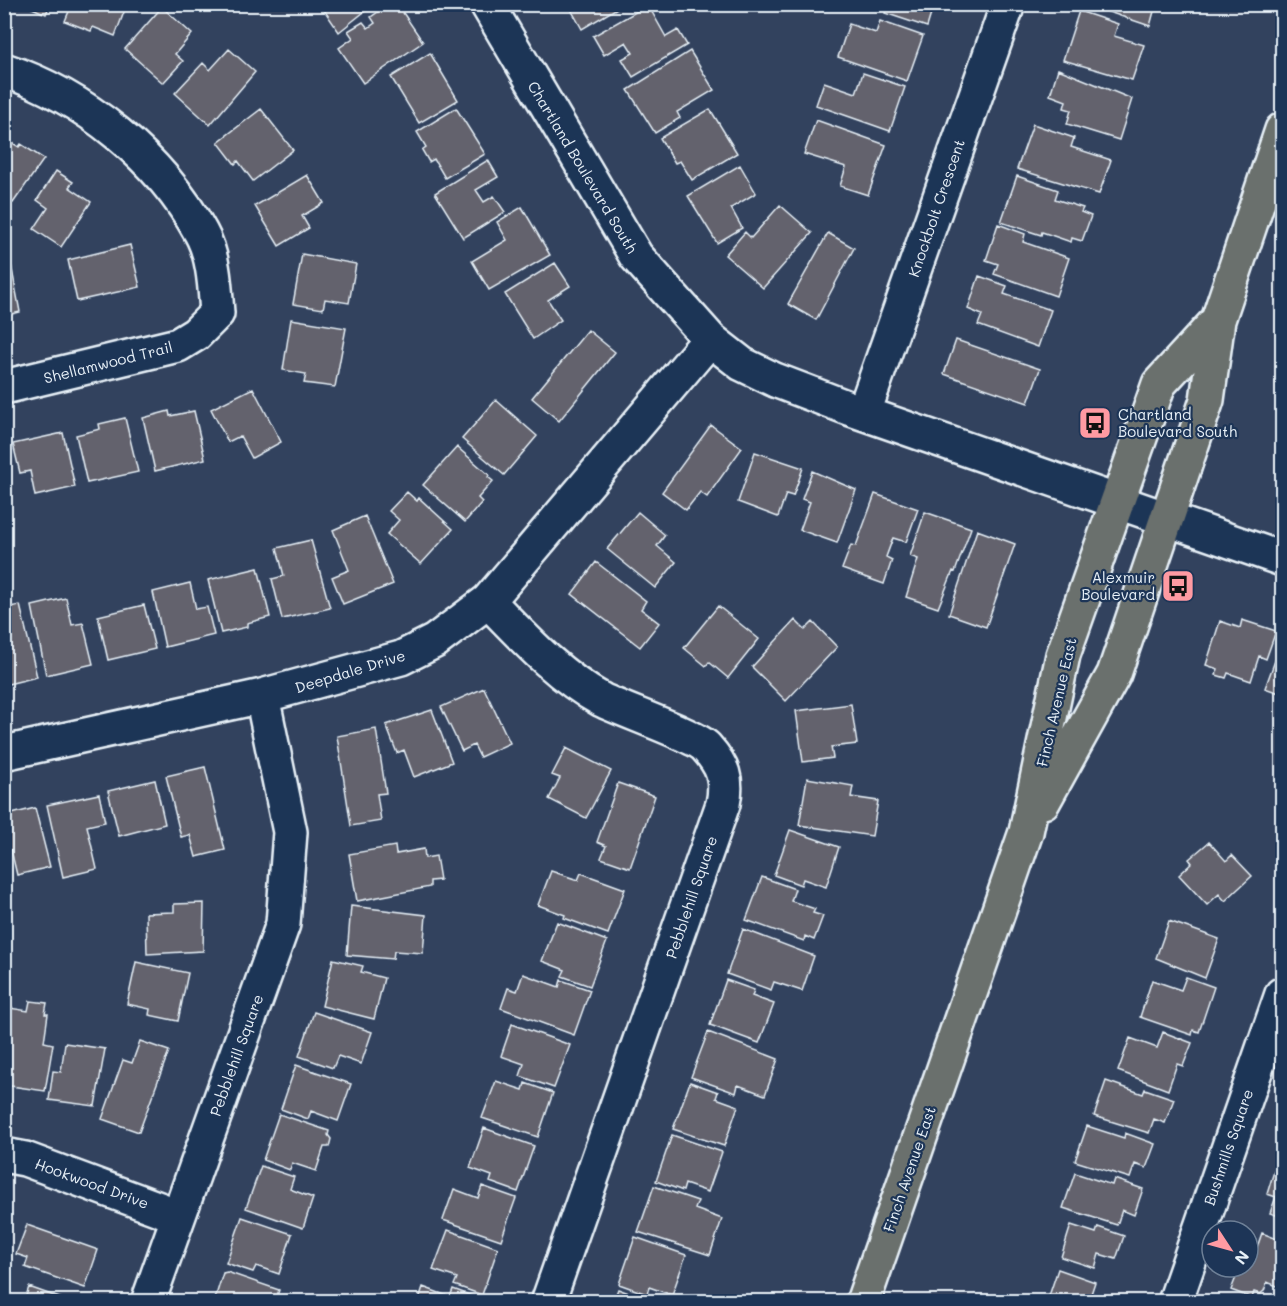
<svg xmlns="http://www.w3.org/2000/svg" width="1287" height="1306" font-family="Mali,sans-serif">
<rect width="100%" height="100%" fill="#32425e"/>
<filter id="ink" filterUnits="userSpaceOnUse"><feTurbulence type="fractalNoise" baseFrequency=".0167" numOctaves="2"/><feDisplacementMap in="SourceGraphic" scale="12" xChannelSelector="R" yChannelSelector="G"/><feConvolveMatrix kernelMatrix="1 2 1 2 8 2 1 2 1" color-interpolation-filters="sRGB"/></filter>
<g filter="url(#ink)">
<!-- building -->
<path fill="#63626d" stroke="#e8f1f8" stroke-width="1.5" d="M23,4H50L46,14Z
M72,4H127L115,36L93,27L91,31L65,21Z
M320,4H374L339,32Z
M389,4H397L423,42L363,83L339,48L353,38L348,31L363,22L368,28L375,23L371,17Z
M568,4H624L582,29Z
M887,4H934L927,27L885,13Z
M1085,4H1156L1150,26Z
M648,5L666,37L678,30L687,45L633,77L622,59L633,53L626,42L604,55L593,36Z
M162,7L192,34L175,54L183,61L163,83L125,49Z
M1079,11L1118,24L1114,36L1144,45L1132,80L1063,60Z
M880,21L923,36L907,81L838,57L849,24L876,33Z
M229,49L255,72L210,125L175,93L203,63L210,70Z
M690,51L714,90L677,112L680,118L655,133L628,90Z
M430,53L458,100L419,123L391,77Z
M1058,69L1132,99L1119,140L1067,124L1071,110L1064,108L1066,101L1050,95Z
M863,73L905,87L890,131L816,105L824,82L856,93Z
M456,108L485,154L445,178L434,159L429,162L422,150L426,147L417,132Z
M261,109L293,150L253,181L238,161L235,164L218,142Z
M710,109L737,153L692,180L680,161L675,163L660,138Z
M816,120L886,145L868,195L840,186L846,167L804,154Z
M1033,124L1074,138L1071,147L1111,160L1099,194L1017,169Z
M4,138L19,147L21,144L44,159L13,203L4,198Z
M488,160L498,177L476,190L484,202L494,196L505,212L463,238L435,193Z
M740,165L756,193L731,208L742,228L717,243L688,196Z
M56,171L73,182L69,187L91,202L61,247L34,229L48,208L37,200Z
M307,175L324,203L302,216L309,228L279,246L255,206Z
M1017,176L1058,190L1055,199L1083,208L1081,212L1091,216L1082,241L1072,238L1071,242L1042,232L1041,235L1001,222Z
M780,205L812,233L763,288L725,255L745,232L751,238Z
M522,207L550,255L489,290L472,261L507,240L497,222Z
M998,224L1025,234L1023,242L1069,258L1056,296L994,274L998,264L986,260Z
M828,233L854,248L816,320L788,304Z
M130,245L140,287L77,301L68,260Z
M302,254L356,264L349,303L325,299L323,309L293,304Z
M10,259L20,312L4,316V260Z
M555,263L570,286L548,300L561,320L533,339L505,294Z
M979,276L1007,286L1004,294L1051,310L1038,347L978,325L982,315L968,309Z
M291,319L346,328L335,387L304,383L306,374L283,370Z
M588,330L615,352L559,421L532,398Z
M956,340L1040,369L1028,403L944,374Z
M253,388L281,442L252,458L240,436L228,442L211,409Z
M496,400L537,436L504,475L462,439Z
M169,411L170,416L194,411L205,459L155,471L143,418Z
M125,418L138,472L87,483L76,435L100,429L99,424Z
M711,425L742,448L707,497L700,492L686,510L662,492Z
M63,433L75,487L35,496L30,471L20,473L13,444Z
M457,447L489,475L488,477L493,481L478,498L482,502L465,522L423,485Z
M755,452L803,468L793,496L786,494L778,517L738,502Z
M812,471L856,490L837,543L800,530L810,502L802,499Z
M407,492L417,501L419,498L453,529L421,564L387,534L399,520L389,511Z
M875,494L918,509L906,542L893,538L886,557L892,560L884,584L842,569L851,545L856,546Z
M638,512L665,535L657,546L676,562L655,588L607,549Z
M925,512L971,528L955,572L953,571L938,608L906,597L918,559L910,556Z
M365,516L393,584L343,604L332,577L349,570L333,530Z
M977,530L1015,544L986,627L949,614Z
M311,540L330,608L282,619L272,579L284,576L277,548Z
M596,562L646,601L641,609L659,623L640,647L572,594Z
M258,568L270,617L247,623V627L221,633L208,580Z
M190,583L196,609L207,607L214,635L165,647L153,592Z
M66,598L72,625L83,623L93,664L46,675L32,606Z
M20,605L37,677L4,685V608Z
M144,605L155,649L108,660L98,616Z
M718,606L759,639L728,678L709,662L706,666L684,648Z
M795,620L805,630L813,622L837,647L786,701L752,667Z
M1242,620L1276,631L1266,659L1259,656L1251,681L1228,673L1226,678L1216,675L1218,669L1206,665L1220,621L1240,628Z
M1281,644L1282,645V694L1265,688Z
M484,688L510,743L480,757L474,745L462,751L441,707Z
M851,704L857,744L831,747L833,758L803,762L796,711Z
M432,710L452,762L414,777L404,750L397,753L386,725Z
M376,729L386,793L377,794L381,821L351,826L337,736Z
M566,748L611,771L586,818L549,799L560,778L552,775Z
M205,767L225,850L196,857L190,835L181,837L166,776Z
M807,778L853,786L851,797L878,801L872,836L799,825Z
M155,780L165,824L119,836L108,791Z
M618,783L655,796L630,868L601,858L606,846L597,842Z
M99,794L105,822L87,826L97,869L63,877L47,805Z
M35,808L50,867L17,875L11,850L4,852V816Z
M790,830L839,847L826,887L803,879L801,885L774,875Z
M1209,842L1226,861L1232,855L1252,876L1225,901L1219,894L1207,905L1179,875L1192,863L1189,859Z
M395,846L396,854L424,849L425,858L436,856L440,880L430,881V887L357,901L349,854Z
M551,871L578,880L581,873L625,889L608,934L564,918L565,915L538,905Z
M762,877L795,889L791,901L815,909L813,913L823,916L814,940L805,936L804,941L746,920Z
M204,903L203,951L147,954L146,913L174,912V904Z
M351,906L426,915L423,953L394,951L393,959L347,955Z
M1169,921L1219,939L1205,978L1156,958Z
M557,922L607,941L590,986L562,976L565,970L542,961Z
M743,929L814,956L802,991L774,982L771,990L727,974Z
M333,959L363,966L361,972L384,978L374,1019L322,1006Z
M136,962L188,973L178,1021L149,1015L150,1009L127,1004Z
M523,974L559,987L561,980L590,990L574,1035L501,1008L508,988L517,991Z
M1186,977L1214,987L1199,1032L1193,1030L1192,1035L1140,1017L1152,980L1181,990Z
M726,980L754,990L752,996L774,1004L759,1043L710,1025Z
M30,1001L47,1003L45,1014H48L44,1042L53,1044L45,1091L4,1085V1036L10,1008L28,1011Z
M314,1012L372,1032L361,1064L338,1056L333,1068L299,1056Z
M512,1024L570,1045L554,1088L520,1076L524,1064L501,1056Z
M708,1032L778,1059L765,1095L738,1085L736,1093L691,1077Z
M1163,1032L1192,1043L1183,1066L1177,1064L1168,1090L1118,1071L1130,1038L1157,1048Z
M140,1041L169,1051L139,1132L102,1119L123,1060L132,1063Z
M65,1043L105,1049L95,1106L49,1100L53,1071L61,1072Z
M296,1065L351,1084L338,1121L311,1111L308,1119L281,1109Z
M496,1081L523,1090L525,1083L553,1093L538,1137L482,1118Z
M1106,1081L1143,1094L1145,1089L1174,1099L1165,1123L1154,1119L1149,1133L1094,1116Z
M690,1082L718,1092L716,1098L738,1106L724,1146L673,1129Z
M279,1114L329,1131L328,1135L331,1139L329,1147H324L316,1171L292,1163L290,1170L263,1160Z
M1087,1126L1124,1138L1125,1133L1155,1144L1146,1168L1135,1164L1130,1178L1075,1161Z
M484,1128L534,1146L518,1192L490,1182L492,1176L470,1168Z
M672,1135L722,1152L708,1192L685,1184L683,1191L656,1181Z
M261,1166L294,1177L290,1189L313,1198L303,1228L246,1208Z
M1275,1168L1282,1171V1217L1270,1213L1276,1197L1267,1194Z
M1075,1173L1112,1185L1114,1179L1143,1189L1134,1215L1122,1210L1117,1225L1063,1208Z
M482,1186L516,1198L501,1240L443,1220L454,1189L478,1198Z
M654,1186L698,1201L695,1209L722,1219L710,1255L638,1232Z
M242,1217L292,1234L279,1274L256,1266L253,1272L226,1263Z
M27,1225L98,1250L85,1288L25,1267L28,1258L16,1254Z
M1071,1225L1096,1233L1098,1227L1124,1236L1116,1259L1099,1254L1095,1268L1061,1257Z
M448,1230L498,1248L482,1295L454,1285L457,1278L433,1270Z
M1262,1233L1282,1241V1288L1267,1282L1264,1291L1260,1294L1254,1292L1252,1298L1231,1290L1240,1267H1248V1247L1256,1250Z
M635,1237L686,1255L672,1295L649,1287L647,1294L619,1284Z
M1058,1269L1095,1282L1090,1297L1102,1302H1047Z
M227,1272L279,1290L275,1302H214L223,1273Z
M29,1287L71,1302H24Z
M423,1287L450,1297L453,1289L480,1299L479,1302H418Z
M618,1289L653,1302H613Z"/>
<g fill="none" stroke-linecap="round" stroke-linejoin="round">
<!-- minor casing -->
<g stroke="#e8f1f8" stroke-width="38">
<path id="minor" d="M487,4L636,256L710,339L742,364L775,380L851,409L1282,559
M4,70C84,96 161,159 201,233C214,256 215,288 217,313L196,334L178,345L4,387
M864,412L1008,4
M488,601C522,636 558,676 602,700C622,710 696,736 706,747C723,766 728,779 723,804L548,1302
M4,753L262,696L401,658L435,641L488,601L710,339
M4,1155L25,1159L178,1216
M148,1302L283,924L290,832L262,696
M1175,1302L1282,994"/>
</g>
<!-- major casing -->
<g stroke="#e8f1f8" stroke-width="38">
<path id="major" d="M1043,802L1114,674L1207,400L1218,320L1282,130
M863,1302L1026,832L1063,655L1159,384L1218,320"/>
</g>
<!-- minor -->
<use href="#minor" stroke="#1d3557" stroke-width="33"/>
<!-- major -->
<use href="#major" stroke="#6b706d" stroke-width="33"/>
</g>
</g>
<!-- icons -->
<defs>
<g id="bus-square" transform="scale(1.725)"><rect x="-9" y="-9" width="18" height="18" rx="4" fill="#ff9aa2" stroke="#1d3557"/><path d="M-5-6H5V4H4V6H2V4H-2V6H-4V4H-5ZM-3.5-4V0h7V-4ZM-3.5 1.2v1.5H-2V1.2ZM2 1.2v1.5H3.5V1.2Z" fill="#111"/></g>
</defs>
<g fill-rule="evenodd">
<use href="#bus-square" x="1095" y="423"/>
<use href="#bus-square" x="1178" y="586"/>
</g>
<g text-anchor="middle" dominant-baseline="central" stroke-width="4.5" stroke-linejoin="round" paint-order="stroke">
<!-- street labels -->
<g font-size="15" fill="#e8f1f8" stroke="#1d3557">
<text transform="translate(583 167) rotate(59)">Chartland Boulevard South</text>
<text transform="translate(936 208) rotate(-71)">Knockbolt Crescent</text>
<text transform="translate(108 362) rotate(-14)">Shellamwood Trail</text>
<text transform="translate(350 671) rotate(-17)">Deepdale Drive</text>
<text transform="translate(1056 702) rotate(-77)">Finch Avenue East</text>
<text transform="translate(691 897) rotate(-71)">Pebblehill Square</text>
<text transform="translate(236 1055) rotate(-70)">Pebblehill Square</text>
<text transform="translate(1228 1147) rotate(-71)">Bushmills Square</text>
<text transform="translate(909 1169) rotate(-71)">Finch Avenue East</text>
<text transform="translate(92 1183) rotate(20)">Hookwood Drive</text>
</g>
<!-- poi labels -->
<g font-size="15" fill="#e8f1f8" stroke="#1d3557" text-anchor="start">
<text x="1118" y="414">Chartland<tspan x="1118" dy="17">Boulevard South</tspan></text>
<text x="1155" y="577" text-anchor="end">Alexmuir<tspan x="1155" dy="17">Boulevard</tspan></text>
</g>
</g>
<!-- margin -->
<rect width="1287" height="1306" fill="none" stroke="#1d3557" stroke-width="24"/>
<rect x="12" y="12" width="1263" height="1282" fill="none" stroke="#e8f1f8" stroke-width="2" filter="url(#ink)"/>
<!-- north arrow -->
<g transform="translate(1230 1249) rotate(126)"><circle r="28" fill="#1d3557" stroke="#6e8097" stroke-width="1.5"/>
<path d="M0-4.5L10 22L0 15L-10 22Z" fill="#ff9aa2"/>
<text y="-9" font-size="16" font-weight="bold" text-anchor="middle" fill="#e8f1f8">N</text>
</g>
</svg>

---

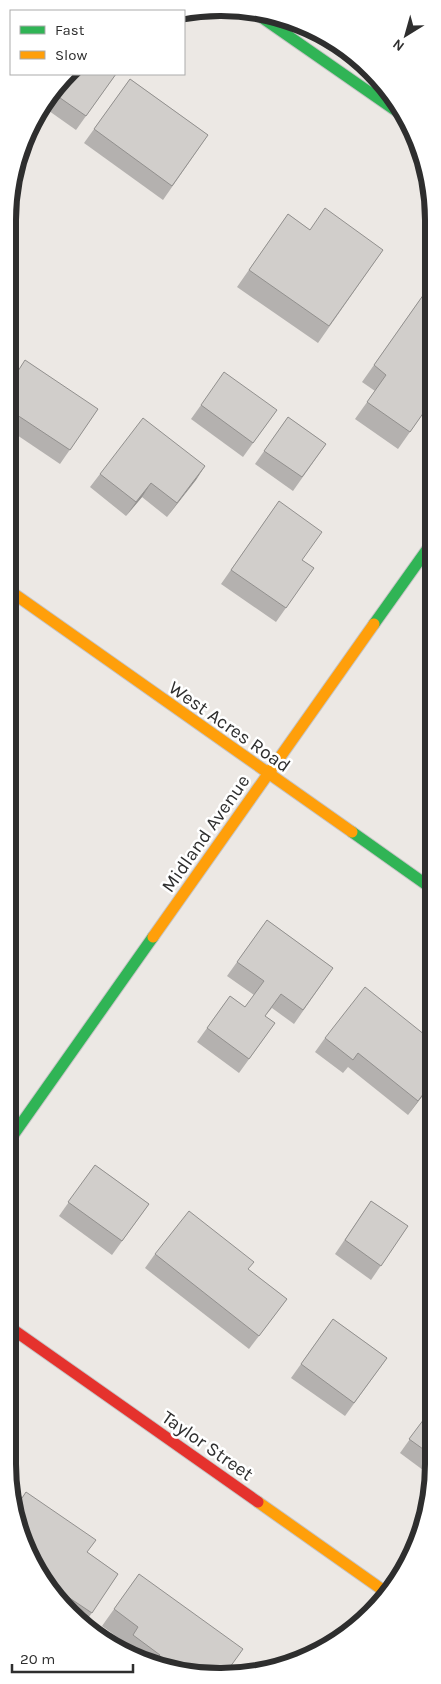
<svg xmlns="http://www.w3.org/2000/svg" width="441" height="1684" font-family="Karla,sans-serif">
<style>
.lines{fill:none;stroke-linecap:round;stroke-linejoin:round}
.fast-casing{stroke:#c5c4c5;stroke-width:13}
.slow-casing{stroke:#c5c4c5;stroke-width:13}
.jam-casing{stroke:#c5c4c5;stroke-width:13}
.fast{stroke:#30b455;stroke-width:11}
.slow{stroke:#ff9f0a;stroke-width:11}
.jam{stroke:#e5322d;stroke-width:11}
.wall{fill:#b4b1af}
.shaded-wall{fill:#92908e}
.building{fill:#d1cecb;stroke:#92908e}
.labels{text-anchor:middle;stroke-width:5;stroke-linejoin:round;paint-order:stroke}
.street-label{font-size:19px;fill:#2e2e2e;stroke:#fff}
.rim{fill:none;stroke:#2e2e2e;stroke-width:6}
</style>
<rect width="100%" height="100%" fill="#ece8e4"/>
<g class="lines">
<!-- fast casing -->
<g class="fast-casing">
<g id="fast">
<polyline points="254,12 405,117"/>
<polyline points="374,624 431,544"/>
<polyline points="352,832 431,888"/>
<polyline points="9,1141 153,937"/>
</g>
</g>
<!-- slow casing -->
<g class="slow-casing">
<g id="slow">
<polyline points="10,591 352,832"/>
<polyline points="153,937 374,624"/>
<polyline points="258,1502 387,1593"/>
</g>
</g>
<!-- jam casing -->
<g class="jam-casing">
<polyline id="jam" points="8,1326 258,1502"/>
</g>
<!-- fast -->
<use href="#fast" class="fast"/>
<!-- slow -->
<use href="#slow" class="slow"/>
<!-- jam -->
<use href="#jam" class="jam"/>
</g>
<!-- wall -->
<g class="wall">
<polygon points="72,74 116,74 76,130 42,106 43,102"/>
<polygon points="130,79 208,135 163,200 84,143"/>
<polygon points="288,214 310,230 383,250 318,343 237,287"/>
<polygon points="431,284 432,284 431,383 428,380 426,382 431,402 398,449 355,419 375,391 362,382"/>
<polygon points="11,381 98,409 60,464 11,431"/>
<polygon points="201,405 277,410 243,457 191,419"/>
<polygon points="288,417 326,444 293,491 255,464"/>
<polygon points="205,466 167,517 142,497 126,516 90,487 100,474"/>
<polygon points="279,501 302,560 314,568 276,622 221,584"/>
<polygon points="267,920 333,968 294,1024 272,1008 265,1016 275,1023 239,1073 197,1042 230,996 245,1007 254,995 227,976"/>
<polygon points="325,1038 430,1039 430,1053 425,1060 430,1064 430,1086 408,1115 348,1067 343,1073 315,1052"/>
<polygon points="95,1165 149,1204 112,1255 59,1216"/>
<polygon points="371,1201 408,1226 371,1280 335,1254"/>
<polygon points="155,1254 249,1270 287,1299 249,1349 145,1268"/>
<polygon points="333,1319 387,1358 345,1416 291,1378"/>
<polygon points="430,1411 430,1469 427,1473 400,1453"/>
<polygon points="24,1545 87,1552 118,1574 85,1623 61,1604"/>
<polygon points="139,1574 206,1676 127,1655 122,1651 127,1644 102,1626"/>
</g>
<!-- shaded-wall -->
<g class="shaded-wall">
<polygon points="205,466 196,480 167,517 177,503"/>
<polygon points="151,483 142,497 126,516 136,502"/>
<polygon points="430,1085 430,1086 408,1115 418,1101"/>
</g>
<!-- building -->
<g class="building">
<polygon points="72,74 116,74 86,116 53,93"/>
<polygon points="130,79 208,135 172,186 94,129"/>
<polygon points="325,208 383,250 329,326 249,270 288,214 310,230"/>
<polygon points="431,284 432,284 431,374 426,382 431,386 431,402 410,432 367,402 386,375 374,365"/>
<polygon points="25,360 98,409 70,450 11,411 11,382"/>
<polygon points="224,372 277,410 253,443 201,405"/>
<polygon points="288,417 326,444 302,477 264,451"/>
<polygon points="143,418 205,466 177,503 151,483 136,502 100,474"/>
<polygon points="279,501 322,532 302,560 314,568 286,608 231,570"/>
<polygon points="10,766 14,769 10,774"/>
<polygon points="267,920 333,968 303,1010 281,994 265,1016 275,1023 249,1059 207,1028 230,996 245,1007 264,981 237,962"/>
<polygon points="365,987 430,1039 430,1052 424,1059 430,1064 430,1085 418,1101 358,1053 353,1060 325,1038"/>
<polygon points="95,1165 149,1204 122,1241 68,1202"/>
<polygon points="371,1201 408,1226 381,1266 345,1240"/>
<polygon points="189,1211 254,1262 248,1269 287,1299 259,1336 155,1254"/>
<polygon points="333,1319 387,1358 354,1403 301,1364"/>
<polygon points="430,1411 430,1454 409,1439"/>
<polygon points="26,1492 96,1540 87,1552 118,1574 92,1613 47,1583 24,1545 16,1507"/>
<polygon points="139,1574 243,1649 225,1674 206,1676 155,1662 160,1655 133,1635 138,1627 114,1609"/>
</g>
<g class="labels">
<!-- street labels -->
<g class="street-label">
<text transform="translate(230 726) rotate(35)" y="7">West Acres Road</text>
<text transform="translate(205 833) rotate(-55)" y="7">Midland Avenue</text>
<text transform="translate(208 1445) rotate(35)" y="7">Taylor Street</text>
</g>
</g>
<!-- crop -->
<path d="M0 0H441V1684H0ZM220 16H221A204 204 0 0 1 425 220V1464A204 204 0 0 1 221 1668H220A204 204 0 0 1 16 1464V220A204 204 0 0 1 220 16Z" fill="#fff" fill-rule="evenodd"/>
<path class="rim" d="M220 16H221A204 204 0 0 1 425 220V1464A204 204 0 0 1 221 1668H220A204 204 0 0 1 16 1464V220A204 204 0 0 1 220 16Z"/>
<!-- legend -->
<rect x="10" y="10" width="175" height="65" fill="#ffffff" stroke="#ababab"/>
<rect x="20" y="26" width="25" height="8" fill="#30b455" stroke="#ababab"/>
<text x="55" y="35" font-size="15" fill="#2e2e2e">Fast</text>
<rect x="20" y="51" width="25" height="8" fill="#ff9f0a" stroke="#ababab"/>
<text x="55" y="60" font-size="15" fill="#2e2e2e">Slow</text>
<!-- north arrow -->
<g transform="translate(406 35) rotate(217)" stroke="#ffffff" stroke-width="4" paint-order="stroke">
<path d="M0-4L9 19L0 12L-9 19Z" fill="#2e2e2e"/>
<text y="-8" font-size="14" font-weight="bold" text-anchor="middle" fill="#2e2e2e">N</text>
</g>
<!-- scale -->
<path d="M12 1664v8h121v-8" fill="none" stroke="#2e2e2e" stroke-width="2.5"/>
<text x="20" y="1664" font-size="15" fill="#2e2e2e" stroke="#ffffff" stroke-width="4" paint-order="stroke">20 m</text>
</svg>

_WHAT YOU HAVE TO DO:_ Collect the lines of the data that carry the word "linecap".

_COMPLETED EXERCISE:_
<g fill="none" stroke-linecap="round" stroke-linejoin="round">
.lines{fill:none;stroke-linecap:round;stroke-linejoin:round}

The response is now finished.